Monday 27 June 2016

Our UKIP future?


If you were looking for one individual responsible for Thursday’s Brexit vote, you could do a lot worse than single out Neil Kinnock.  It was Kinnock – faced with a wave of working class unrest in the face of a callous Thatcher government – who decided that it was easier to ward off dissent with rule changes rather than arguments.  Beginning the process of disconnecting the Labour leadership from its grass roots, Kinnock lit the fuse than exploded last week.  Kinnock’s reforms paved the way for the war criminal Blair – whose endorsement of the Remain campaign added at least 10% to the Brexit vote.

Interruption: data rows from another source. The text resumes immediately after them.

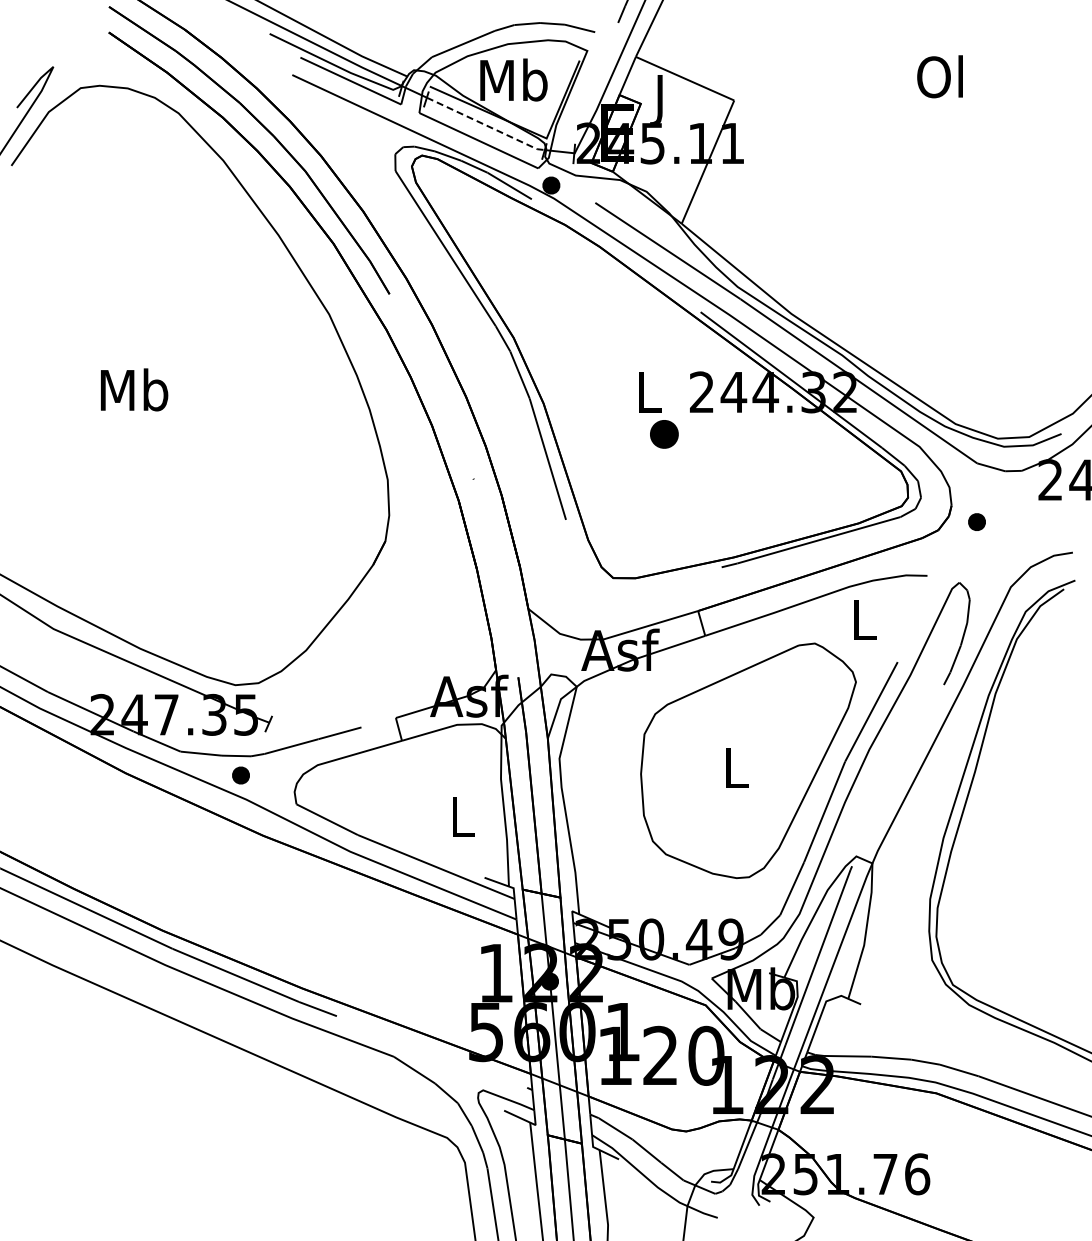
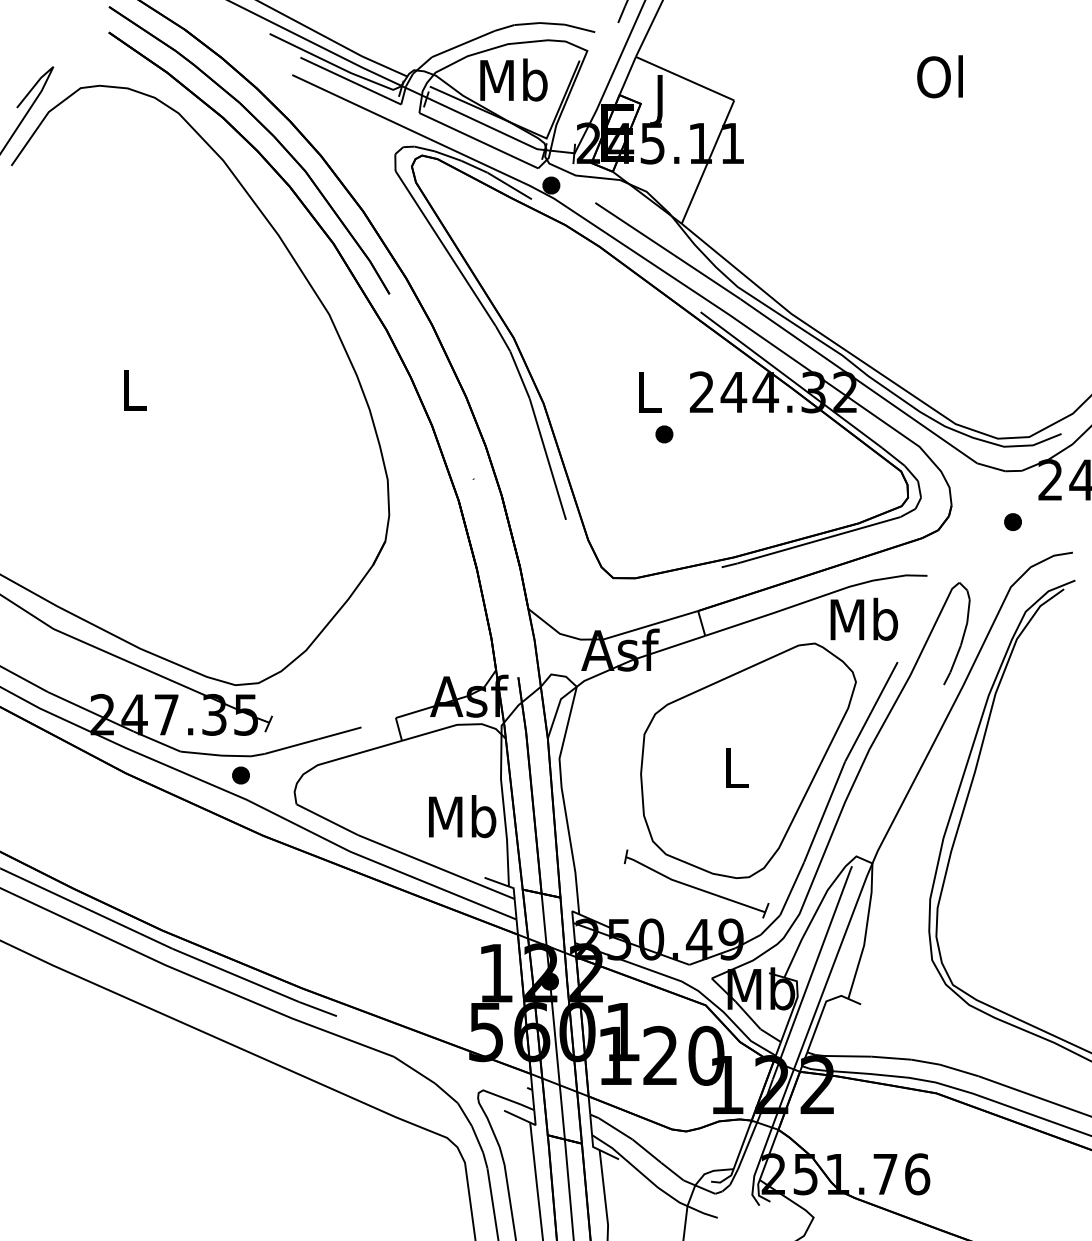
line at (486, 125): dashed -> solid
text at (134, 389): Mb -> L
part at (664, 434) size: 29x29 px -> 19x19 px
part at (976, 521) position: (976, 521) -> (1012, 521)
text at (864, 618): L -> Mb
text at (462, 816): L -> Mb
part at (696, 883): none -> present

The harbingers of Thursday’s result were there for anyone who cared to look.  The draining away of the Labour vote (hidden by the lack of a credible Tory party) after the 2001 election.  The rise of the LibDems as a protest vehicle for disgruntled ex-Labour voters in 2010.  The annihilation of Labour in Scotland and the rise of UKIP in the Labour’s former urban and ex-industrial heartlands.  For the most part, Labour MPs had been able to ignore these storm clouds because support among the metropolitan middle classes and the vagaries of the First Past the Post electoral system worked to keep them in office.  But faced with a referendum in which every vote counted, the mass of disenfranchised working class voters took the opportunity to kick the political elite in the only way on offer – Despite the calls of the Labour leadership, the Tory high command, the leaders of big business and high finance, the chose Brexit.

The Parliamentary Labour Party’s (PLP) choice to commit ritual suicide by removing Jeremy Corbyn as leader does nothing to win back the mass of people who voted for Brexit; not least because the PLP is staunchly pro-remain.  Quite rightly, working class voters will see the attempt to change leader as a precursor to ditching the referendum result.  And beyond this, the idea that an already out of touch PLP is going to win seats in constituencies that have long-since ceased being pro-Labour is fantasy.  By removing Corbyn, all they are doing is divesting the party of tens of thousands of metropolitan activists.

In these circumstances, outside Scotland, UKIP is well placed to take swathes of Labour seats in Britain’s most depressed regions.  In this, they will be ably assisted by Boris Johnson who, if he becomes the next Prime Minister, will actively seek to overturn the referendum result.  Johnson’s backsliding over immigration controls; remaining in the single market; and continuing to pay into the EU smack of a betrayal of Brexit voters that is unlikely to be forgiven.

This creates the grounds for an In v Out election in the autumn. 

An election is inevitable given the tiny majority that Johnson will inherit if he becomes leader.  But to heal the division within the Tory party, Johnson will have to back pedal on all of the promises made during the referendum campaign. Labour, under their new leader, will also be fighting on a pro-remain ticket.  But unlike during the referendum campaign, by ditching Corbyn they will have lost many of the activists they depend upon to turn out their voters.

Given the peculiarity of their situation, the Scottish National Party will bolster their support north of the border.  In England and Wales, however, UKIP will emerge as the only pro-Brexit party that voters can rely upon to protect last Thursday’s result.

Close on the heels of such a major political upheaval, it is inconceivable that the Brexit vote is simply going to go back into passivity – staying at home and allowing Labour and the Tories to slug it out.  While the pro-remain vote (already a minority) will be split between Labour, the LibDems, the Greens, Plaid Cymru and the Tory party; the Brexit vote will gravitate to the one party they can be sure will protect the Brexit result.

As we learned in the course of the referendum campaign, jumping up and down and shouting the word “racist” at the top of your voice does absolutely nothing to deter people from voting for a right-wing proposition.  Clearly extolling the virtues of remaining in the EU is not going to work.  Only a serious package of reforms aimed at reversing the growing inequality of the past 40 years can prevent the mass of the working class staying with UKIP.

It is unlikely that UKIP will be in a position to form a government in October.  This said had Britain voted under a proportional electoral system in 2015, we would now have a Tory-UKIP coalition government.  That coalition is a very real possibility in the event of an autumn election… I don’t like it, but I can see no way of avoiding it.